Número de casos de autismo (en azul) frente a número de mujeres centenarias en Reino Unido (en rojo), de 1990 a 2010. Gráfico de elaboración propia.

Número de casos de autismo (en azul) frente a número de mujeres centenarias en Reino Unido (en rojo), de 1990 a 2010. Gráfico de elaboración propia.

Número de casos de autismo (en azul) frente a la facturación global de la industria turística en miles de millones de dólares (en rojo), de 1990 a 2010. Gráfico de elaboración propia.

Número de casos de autismo (en azul) frente a la facturación global de la industria turística en miles de millones de dólares (en rojo), de 1990 a 2010. Gráfico de elaboración propia.

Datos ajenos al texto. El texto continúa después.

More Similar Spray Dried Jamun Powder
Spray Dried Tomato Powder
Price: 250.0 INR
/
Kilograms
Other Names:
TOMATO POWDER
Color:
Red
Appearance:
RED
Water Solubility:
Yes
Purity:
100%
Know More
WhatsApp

No está mal, ¿no? Pero podemos mejorarlo. ¿Qué tal si aplicamos un poco de «cocina»? Digamos, por ejemplo, que eliminamos los cinco primeros años del intervalo y nos quedamos con los datos de 1995 a 2010. Tenemos la perfecta libertad de hacer esto, ya que el plazo de Seneff también es arbitrario: el glifosato comenzó a utilizarse en 1976, no en 1990. En nuestro caso, esto es lo que resulta:

Número de casos de autismo (en azul) frente a número de mujeres centenarias en Reino Unido (en rojo), de 1995 a 2010. Gráfico de elaboración propia.

Número de casos de autismo (en azul) frente a número de mujeres centenarias en Reino Unido (en rojo), de 1995 a 2010. Gráfico de elaboración propia.

Número de casos de autismo (en azul) frente a la facturación global de la industria turística en miles de millones de dólares (en rojo), de 1995 a 2010. Gráfico de elaboración propia.

Número de casos de autismo (en azul) frente a la facturación global de la industria turística en miles de millones de dólares (en rojo), de 1995 a 2010. Gráfico de elaboración propia.

Mucho mejor, ¿no? Así, ahora al glifosato hemos añadido al menos otras tres causas del autismo: la importación de petróleo en China, el aumento de la longevidad en las mujeres de Reino Unido y el crecimiento de la industria turística global. Ahora simplemente será tarea de los investigadores encontrar la manera de explicar cómo todos estos factores se alían para provocar el trastorno en los niños. Y en especial habrá que someter a un tercer grado a todas esas malévolas ancianas británicas para obligarlas a confesar en qué clase de terrible conspiración están involucradas.

Espero que nadie concernido con este trastorno neurológico sienta que estoy frivolizando sobre ello. Mi intención es justamente la contraria, denunciar la frivolización que Seneff y otros personajes como ella realizan alegremente sin ningún respeto a la preocupación de los afectados. Más allá de las proclamas estrambóticas de Seneff, el atrevimiento de esta señora al afirmar que «al ritmo actual, en 2025 uno de cada dos niños será autista» rebasa la barrera de la excentricidad para entrar en el terreno de la peligrosa irresponsabilidad. Y aunque tales casos estén fuera de la competencia de los tribunales ordinarios, las instituciones científicas no deberían permanecer impávidas ante los charlatanes ávidos de notoriedad que no hacen otra cosa sino sembrar confusión y cebarse en el dolor ajeno.